An 18-year-old student killed a school supervisor and injured four others in a knife attack at a high school in northern Chile on Friday morning.
The horror unfolded just after 10:30am local time at the Instituto Obispo Silva Lezaeta in Calama, a mining city about 1,500 kilometres north of Santiago.
According to authorities, the teenager first argued with another pupil before two inspectors stepped in to calm things down.
Moments later, he pulled out a knife and launched a frenzied assault, stabbing the two inspectors and three students.
One of the inspectors, a 59-year-old woman identified only as M.V.R.V., suffered fatal wounds and died at the scene.
The other four victims – one additional inspector and three students – were rushed to hospital but are not in life-threatening condition.
Police moved quickly. Officers from Carabineros arrived within minutes, subdued the attacker and took him into custody.
They later discovered he had also brought accelerants, including petrol, raising fears the attack may have been planned in advance.
He was transferred to a local hospital for checks before being held at the Primera Comisaría de Calama.
The school immediately suspended classes and evacuated the entire site.
Students and staff poured out onto the streets as emergency services cordoned off the area.
Antofagasta regional governor Ricardo Díaz described the incident as “extremely serious” and said it had shaken the whole community.
“This is an event that has a profound impact and affects the soul of the people of Calama,” he told reporters.
“Nothing of this magnitude had ever occurred here before.”
The government has already announced it will file a formal homicide complaint against the teenager, who was in his final year of secondary school.

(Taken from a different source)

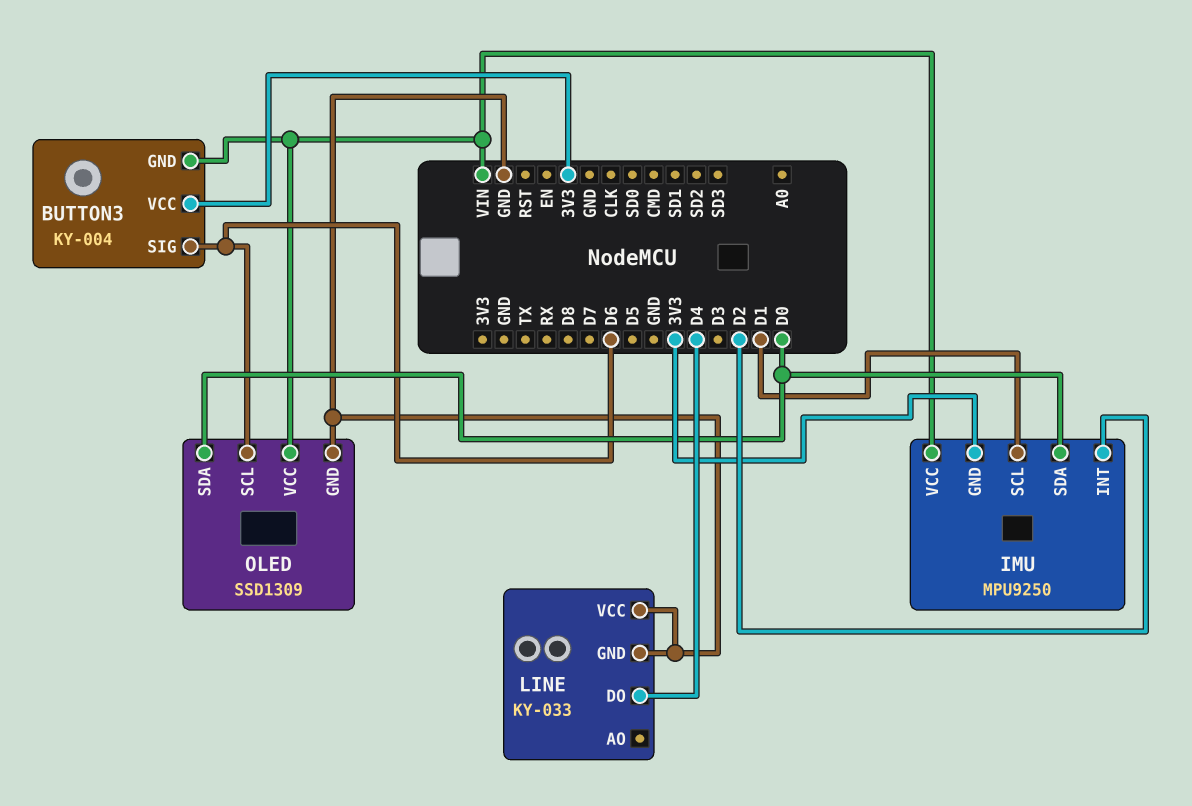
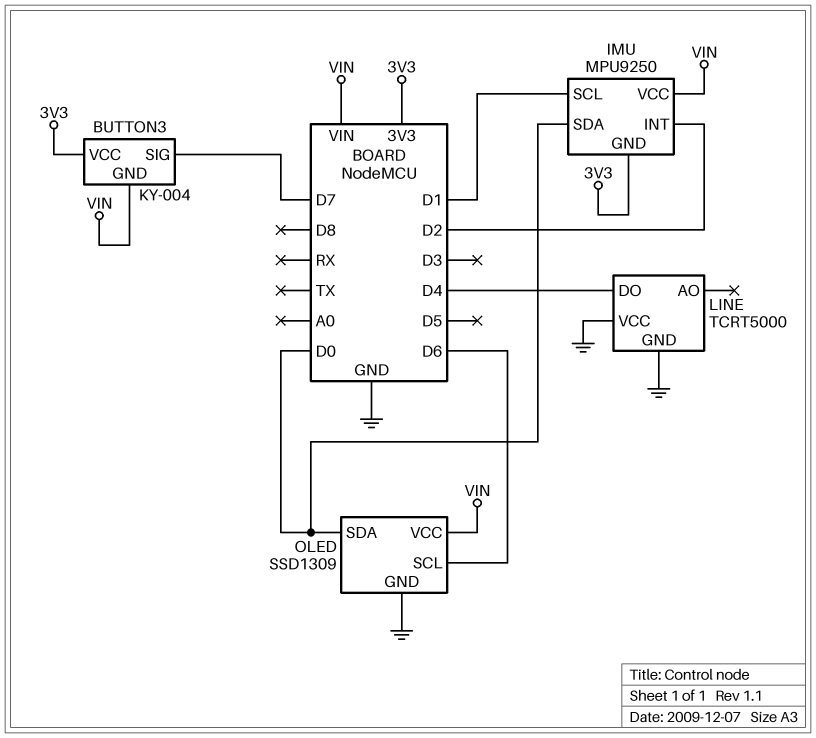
BUTTON3 pin SIG: D6 -> D7
LINE: KY-033 -> TCRT5000

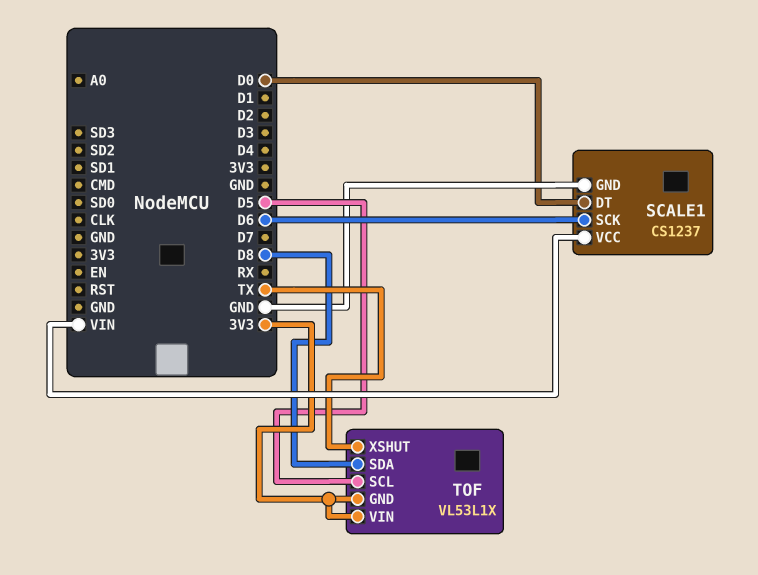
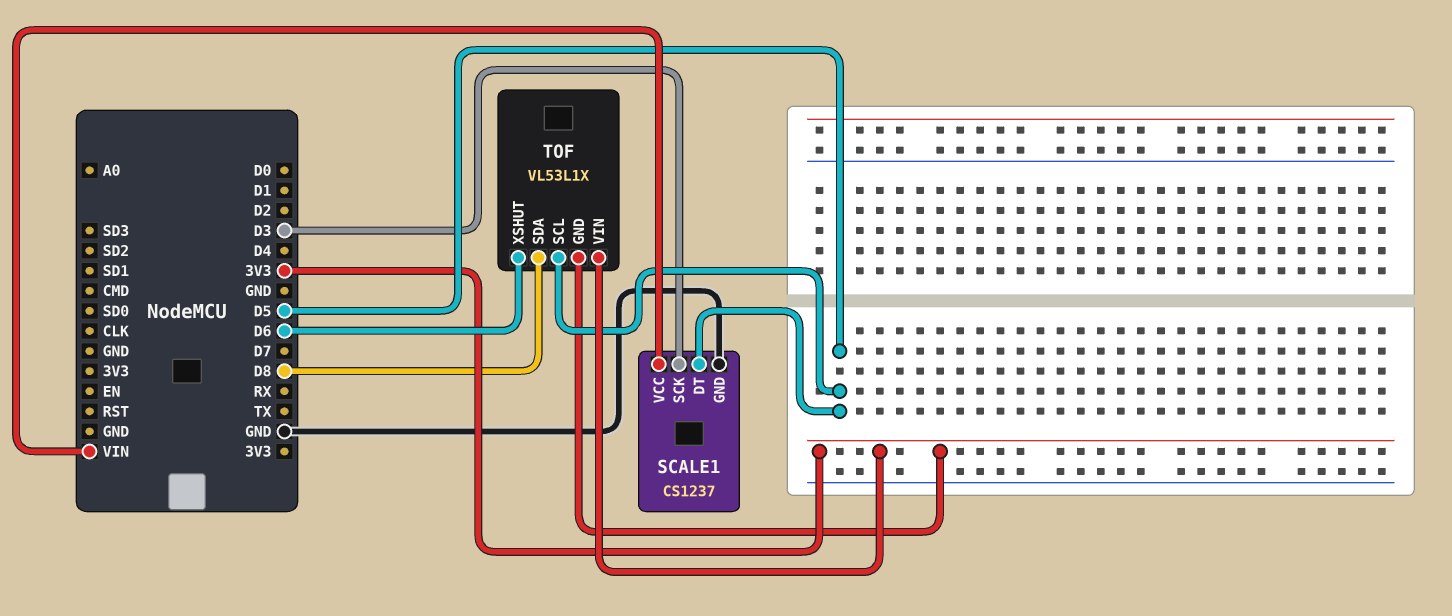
SCALE1 pin DT: D0 -> D5
SCALE1 pin SCK: D6 -> D3
TOF pin XSHUT: TX -> D6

Investigators have not yet released any details about a possible motive.
Calama lies in Chile’s northern desert region, far from the capital but known for its copper mines and tight-knit communities.
While school violence occasionally makes headlines elsewhere in Latin America, such a deadly incident inside a Chilean classroom remains exceptionally rare.
In the hours after the attack, local media showed images of shocked parents waiting anxiously outside the gates and police officers standing guard around the now-empty school building.
As night fell over Calama, the city’s usual calm had given way to grief and questions about how such violence could erupt in a place long considered safe.